“We never used to have secrets,” she mourned dismally. “This place has changed you so—oh, I am simply too miserable to care for anything any more. Go on, Marion—I’ll get home somehow. I shouldn’t have followed, but I was so hurt at your coldness and your lack of confidence! And I was sure you were deceiving me. I simply could not endure the suspense another day. You—you don’t know what I have suffered! Go on—you’ll get cold standing here. I’ll come—after awhile. But I’d as soon be dead as go on in this way. Please go on!”
Kate may have been a bit hysterical; at any rate, she really believed herself utterly indifferent to her sprained ankle and the chance of freezing. She closed her eyes again and waved Marion away, and Marion immediately held her closer and patted her shoulder and kissed her remorsefully.
“Now, don’t cry, dear—you’ll have me crying in a minute. Be a good sport and see if you can’t walk a little. I’ll help you. And once you’re back by the fire, and have your ankle all comfy, and a cup of hot chocolate, you’ll feel heaps better. Hang tight to me, dear, and I’ll help you up.”
It was a long walk for a freshly sprained ankle, and the whiteness of Kate’s face stamped deeper into Marion’s conscience the guilty sense of being to blame for it all. She had started in by teasing Kate over little things, just because Kate was so inquisitive and so lacking in any sense of humor. She could see now that she had antagonized Kate where she should have humored her little whims. It wouldn’t have done any harm, Marion reflected penitently, to have confided more in Kate. She used to tell her everything, and Kate had always been so loyal and sympathetic.
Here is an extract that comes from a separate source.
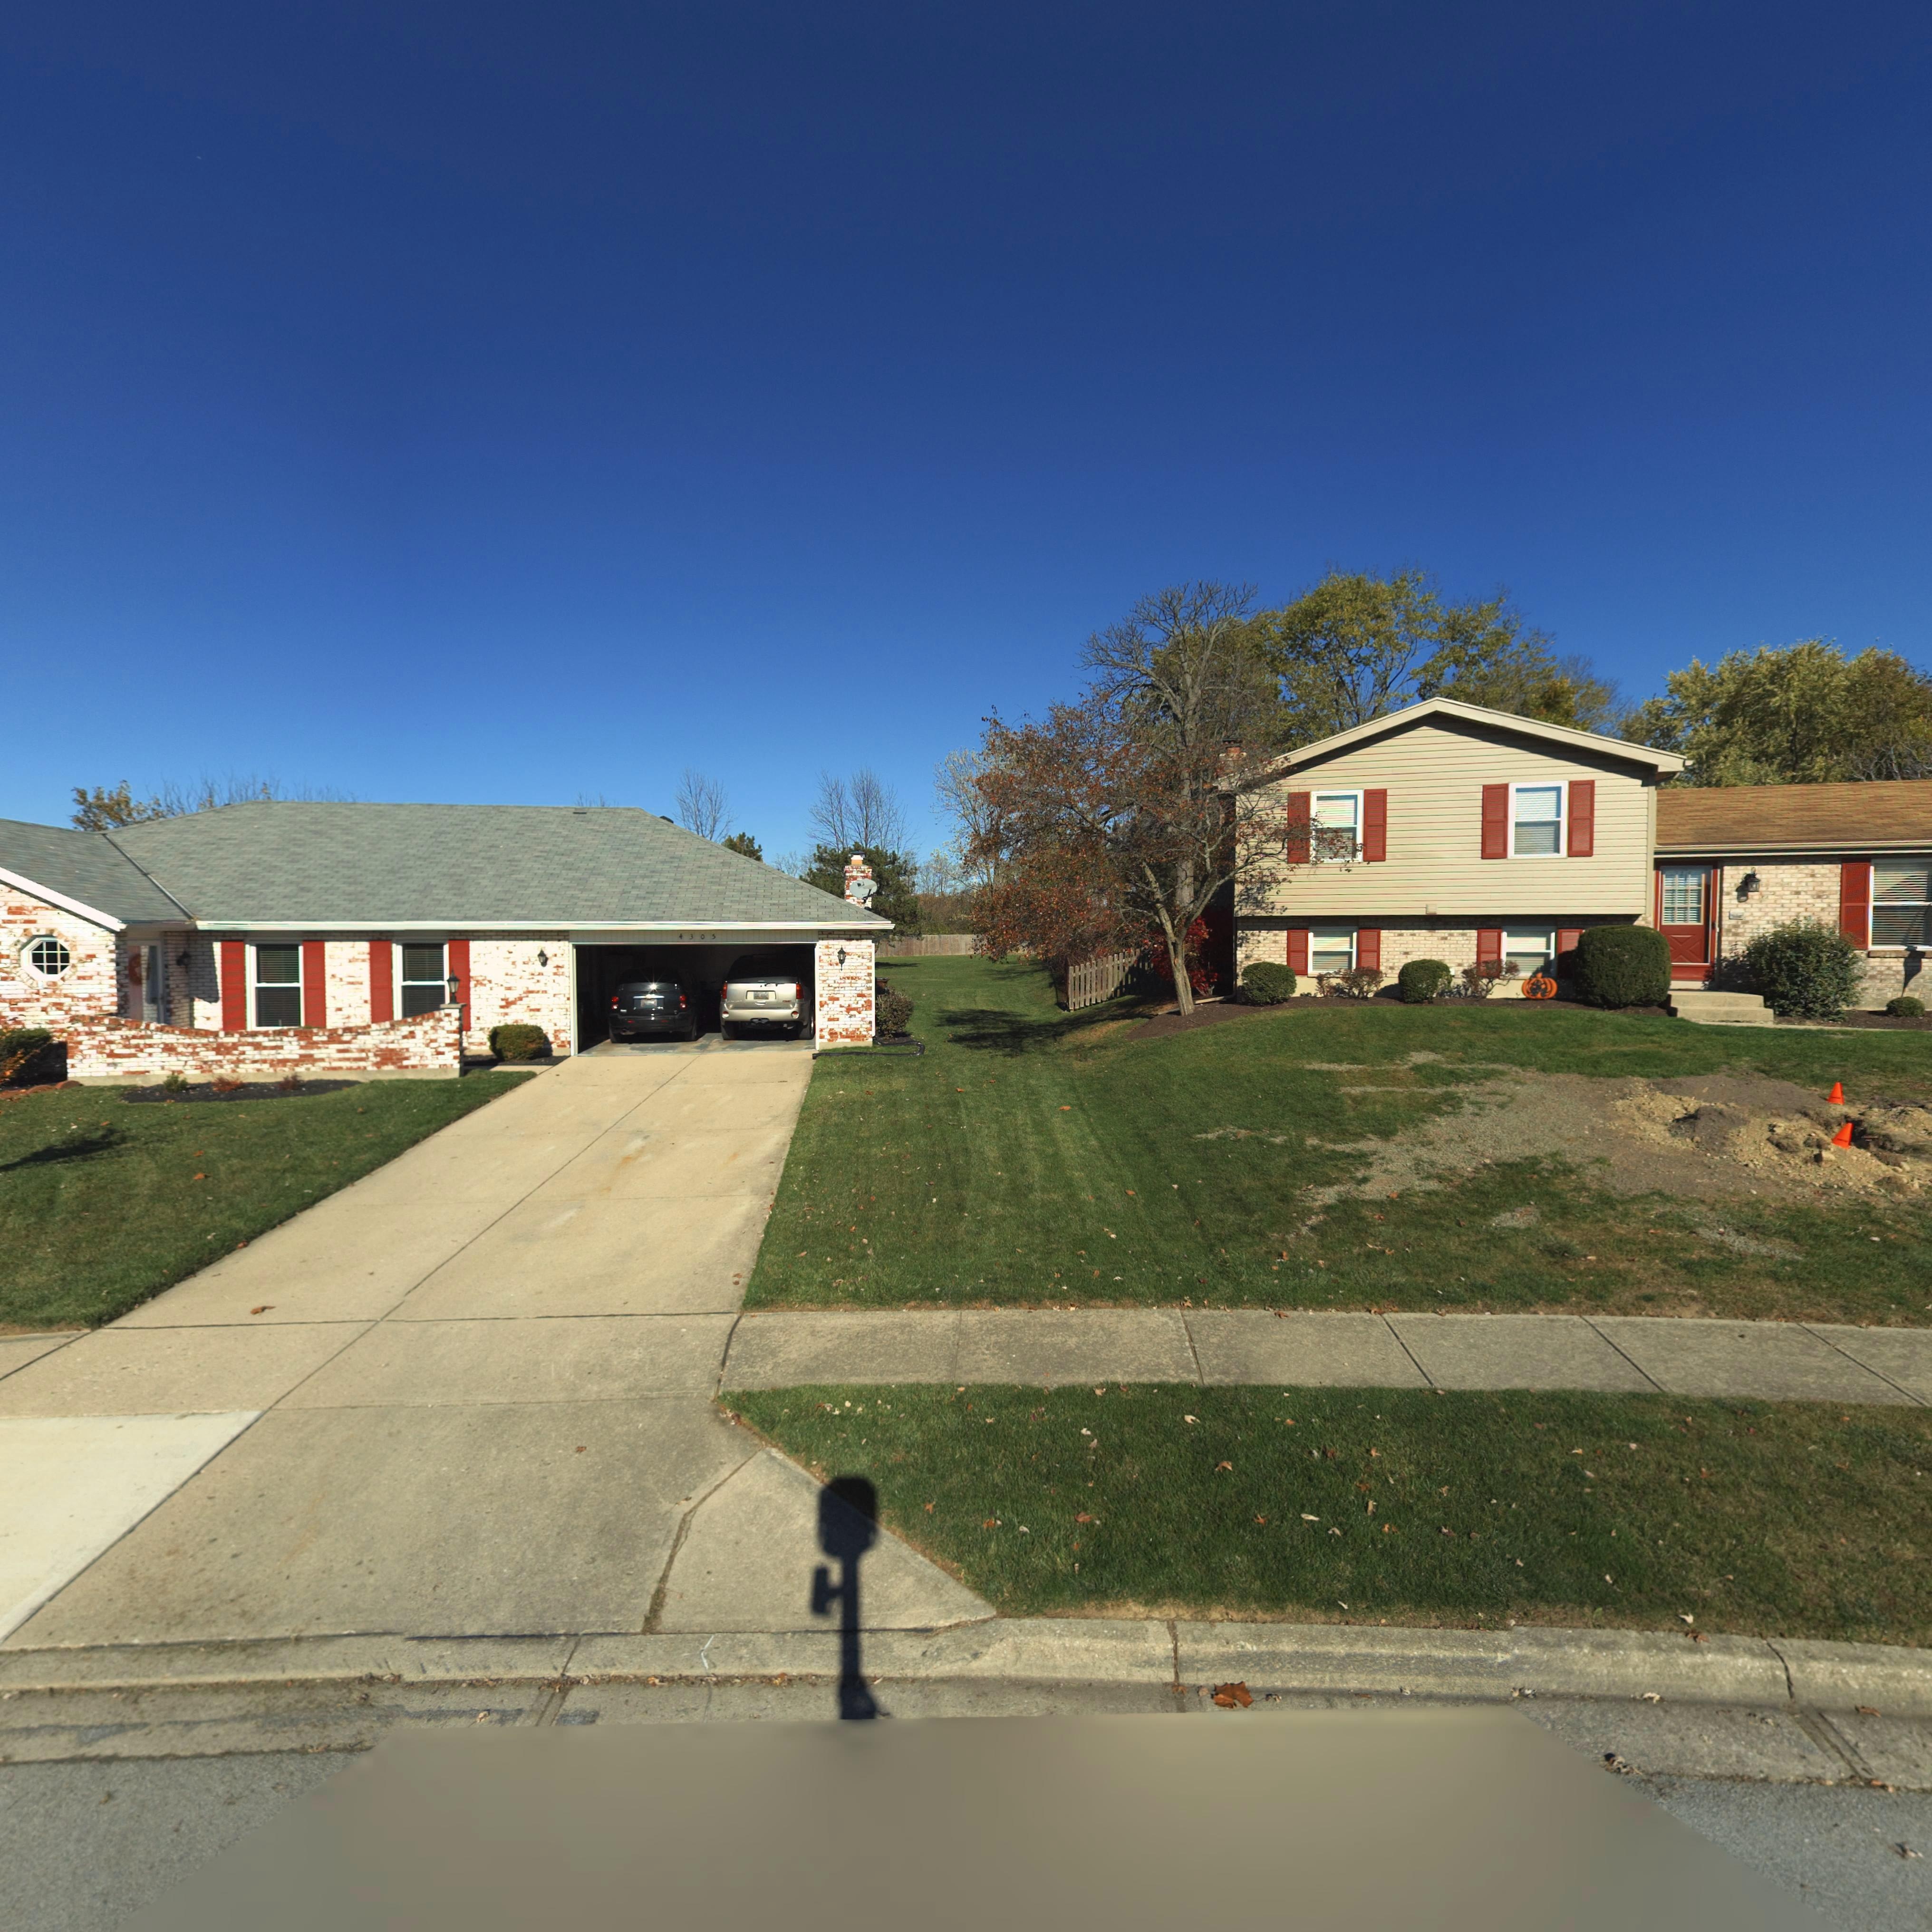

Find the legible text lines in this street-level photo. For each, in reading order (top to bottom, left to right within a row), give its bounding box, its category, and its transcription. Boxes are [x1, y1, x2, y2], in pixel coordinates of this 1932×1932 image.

[678, 933, 716, 940] StreetNumber: 4305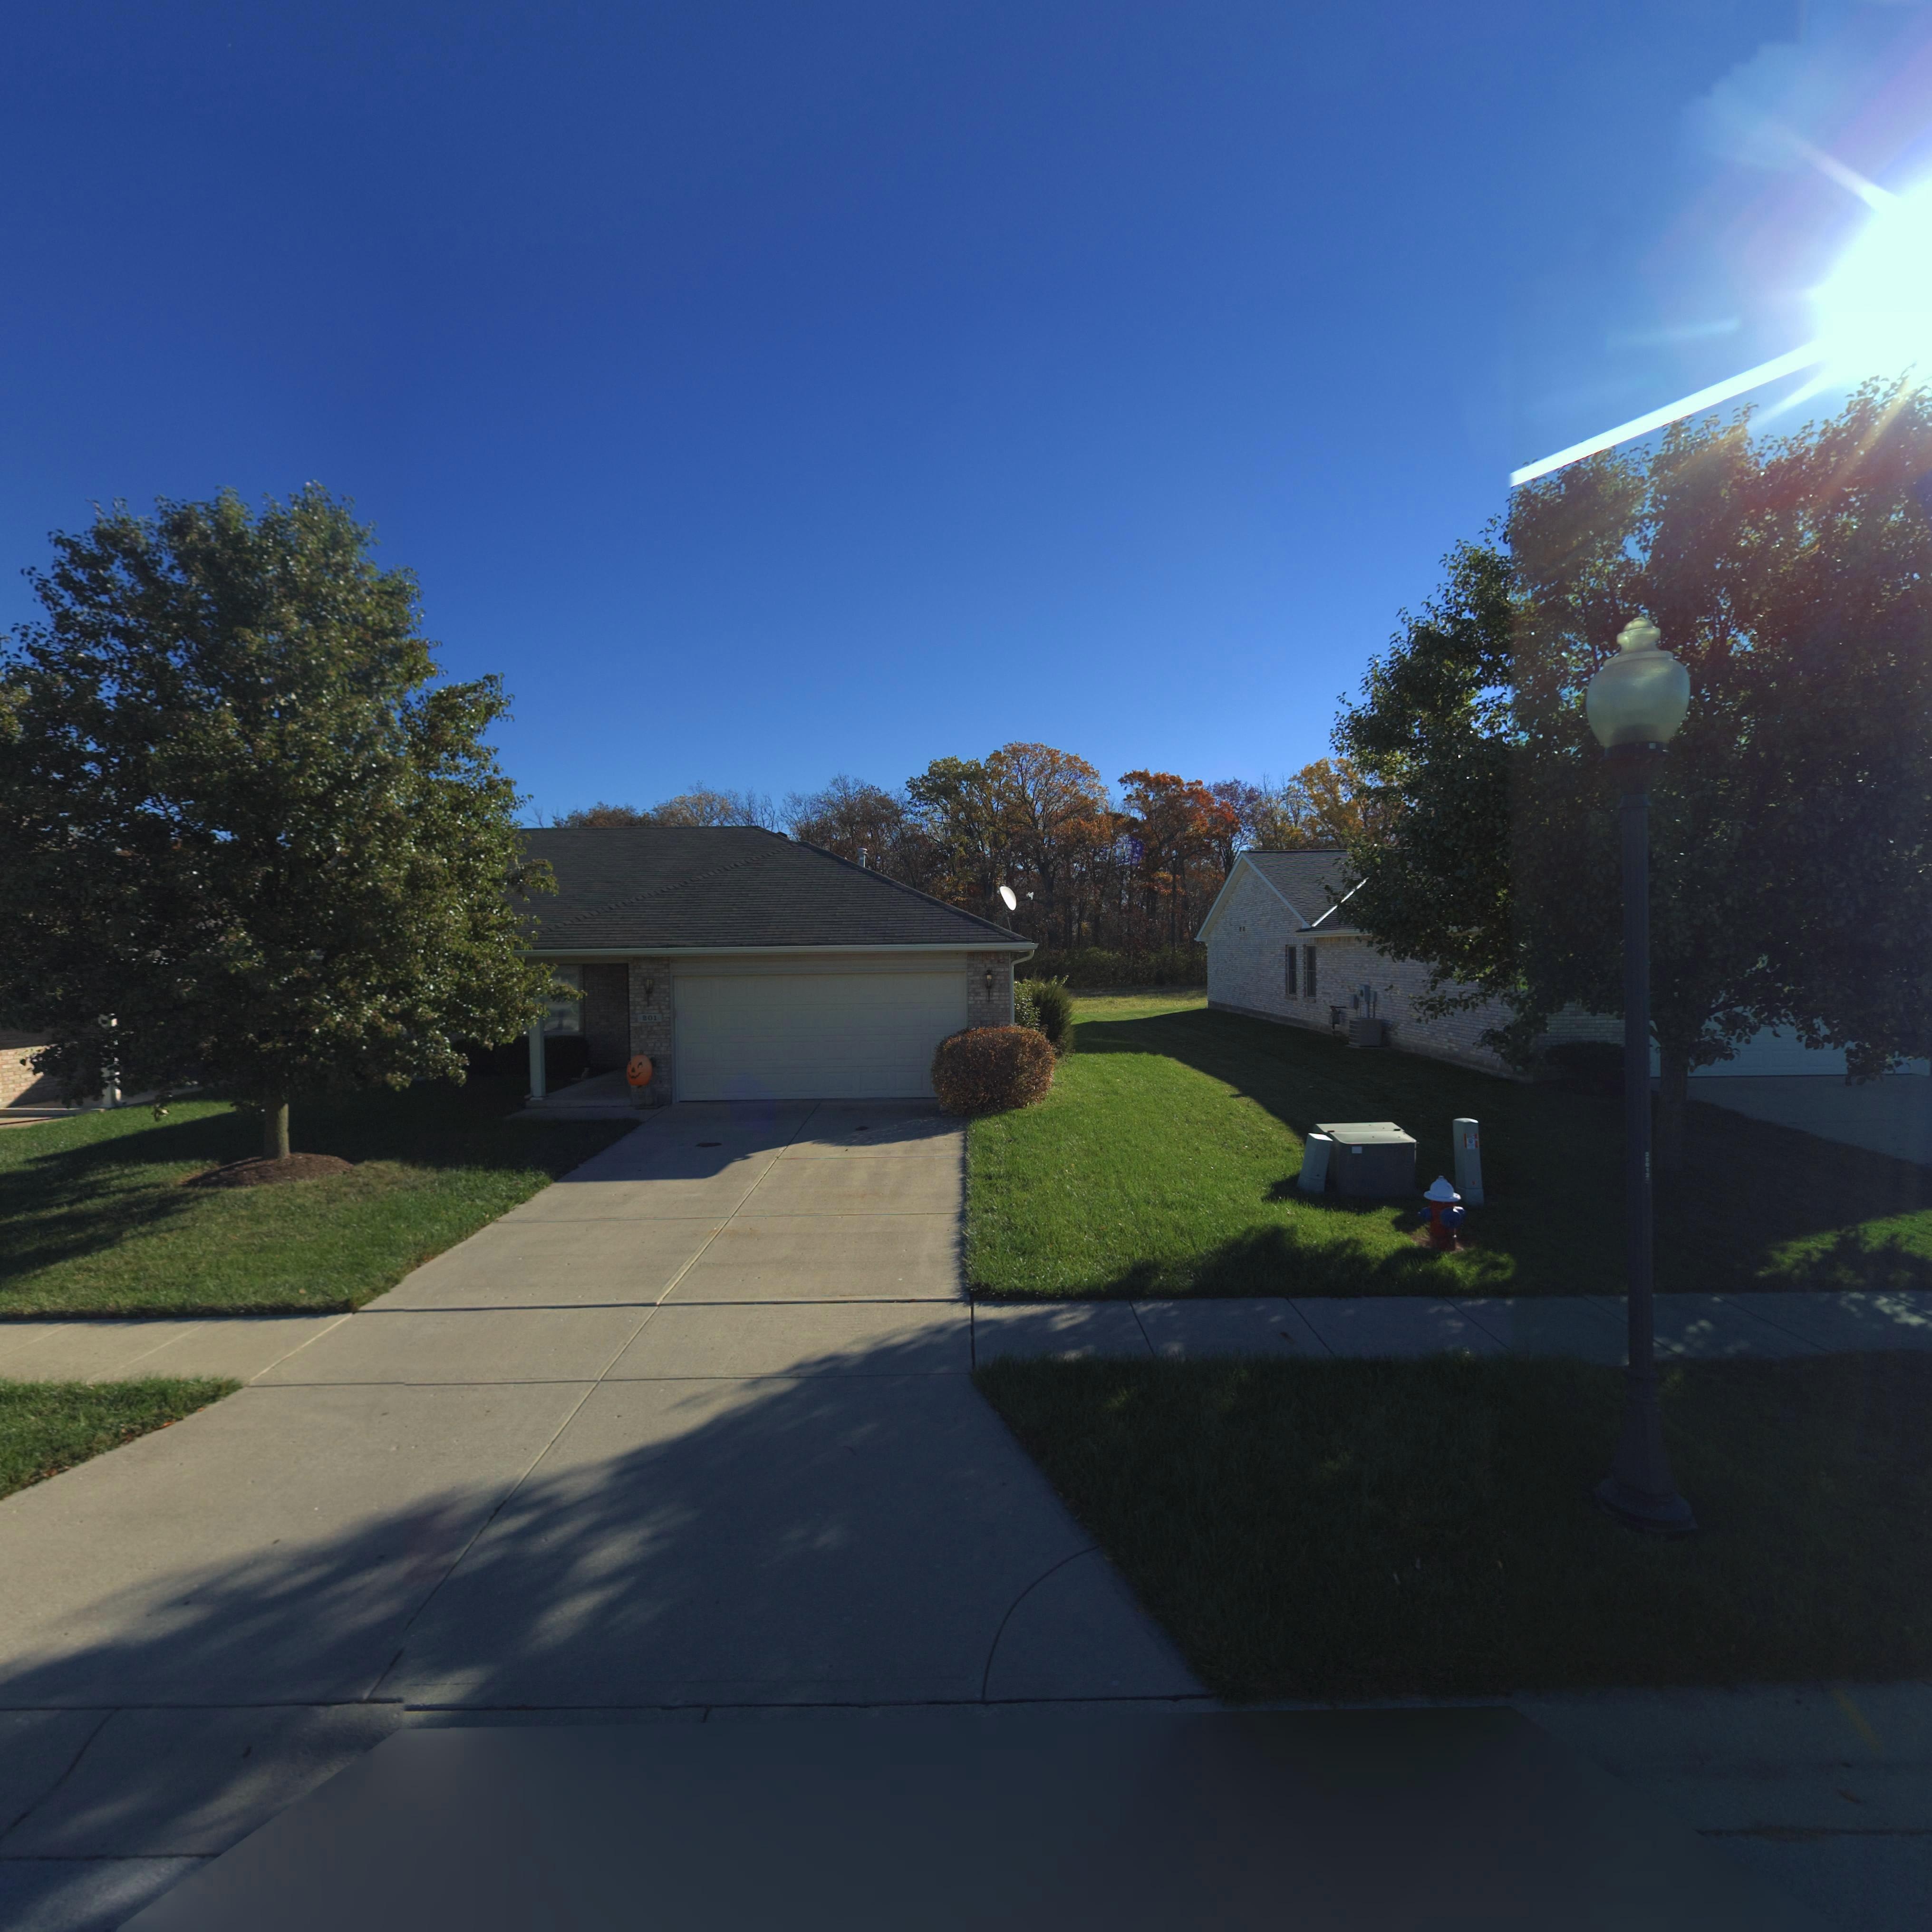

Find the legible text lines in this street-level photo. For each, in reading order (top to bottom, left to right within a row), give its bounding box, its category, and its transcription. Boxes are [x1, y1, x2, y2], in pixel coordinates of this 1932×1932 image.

Penitence of that sort may go to dangerous lengths of confession if it is not stopped in time. Nothing checked Marion’s excited conscience. The ankle which she bared and bathed was so swollen and purple that any lurking suspicion of the reality of the hurt vanished, and Marion cried over it with sheer pity for the torture of that long walk. Kate’s subdued sadness did the rest.
So with Kate, lying on the couch near the fire and with two steaming cups of chocolate between them on an up-ended box that sturdily did its duty as a table, Marion let go of her loyalty to one that she might make amends to another. She told Kate everything she knew about Jack Corey, down to the exact number of times she had bought cigarettes and purloined magazines and papers for him. Wherefore the next hour drew them closer to their old intimacy than they had been since first they came into the mountains; so close an intimacy that they called each other dearie while they argued the ethics of Jack’s case and the wisdom—or foolishness—of Marion’s championship of the scapegoat.
“You really should have confided in me long ago—at the very first inkling you had of his identity,” Kate reiterated, sipping her chocolate as daintily as ever she had sipped at a reception. “I can scarcely forgive that, dearie. You were taking a tremendous risk of being maligned and misunderstood. You might have found yourself terribly involved. You are so impulsive, Marion. You should have come straight to me.”